Zayıf asidik ve bazik gruplara sahip hidrojeller, nötral hidrojellerden sıklıkla daha çok değişen pH-tepkili şişme gösterir. Bu özellik ilaç salınımı ve tepki veren membranları kapsayan bir çok uygulamada yarar sağlar (Asatekin ve ark., 2010). CVD polimerizasyonu çözelti metodları kullanmanın imkânsız olduğu çözülebilen ilaçların kaplamasında önemli bir avantaj sunar (Lau ve Gleason, 2007). CVD'nin çok ince, kusursuz kaplamalar üretme yeteneği; pH tepkili hidrojelleri kapsayan kompozit membranların seçici tabakalarının oluşumunda kullanım imkânı sunmaktadır (Tenhaeff ve Gleason, 2009). Tepki veren hidrojel tabakaların şişme ve sönmesinden doğan gerilmeler yüzünden böylesi kaplamaların dayanıklılığı ve adezyonu önemlidir. CVD filmleri kovalent bağlar boyunca yüzeye tutunmaktadır (Tenhaeff ve Gleason, 2009; Trujillo, 2009).
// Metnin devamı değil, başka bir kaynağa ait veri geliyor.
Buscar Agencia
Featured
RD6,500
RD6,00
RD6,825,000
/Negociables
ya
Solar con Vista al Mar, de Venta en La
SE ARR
Bu da ultrasonikasyonun da yanısıra 10 kat hacim değişimi olmasına rağmen katman ayrımı olmaksızın kaplamaları korur (Tenhaeff ve Gleason, 2009).

Sıcaklık ile harekete geçirilen konformal değişimlere sahip N-izopropilakrilamid (P(NIPAAm) polimeri yine oldukça yaygın kullanılan bir sıcaklık tepkili polimerdir. Hidrofilik polimer filmler, kritik çözelti sıcaklığının üstüne çıkarıldığında hidrofobik özellik göstermektedir. Hidrofilik/hidrofobik geçişler temas açısı ölçümleri ile gözlenmektedir. PECVD yöntemi ile P(NIPAAm) ince filmler biriktirlmiş ancak plazma yüzünden aşırı çapraz

bağlanma fonsiyonellik kaybına neden olmuştur (Cheng ve ark., 2005; Tamirisa ve Hess, 2006). Monomer fonksiyonelliklerininin korunması atımlı PECVD tekniği kullanarak geliştirilebilmektedir (Alf ve ark., 2010). Filmlerin tam fonksiyonellikleri ise iCVD ile başarılmıştır. Poli metil metakrilatın pH-tepkili polimerler gibi diğer uyarıcıya tepki veren polimerlerin ince filmleri veya maleik anhidritin değişken kopolimerleri başarılı bir şekilde iCVD ile biriktirilebilmektedir (Lau ve Gleason, 2000; Mari-Buye ve ark, 2009). Aynı zamanda kopolimerin kimyasal kompozisyonu ince filmin mekanik davranışları için belirleyici bir faktördür. Biçim bellekli polimerlerin bağımsız ince filmleri, çapraz bağlayıcının monomere oranı ayarlanarak üretilebilmektedir (Kramer ve ark., 2010).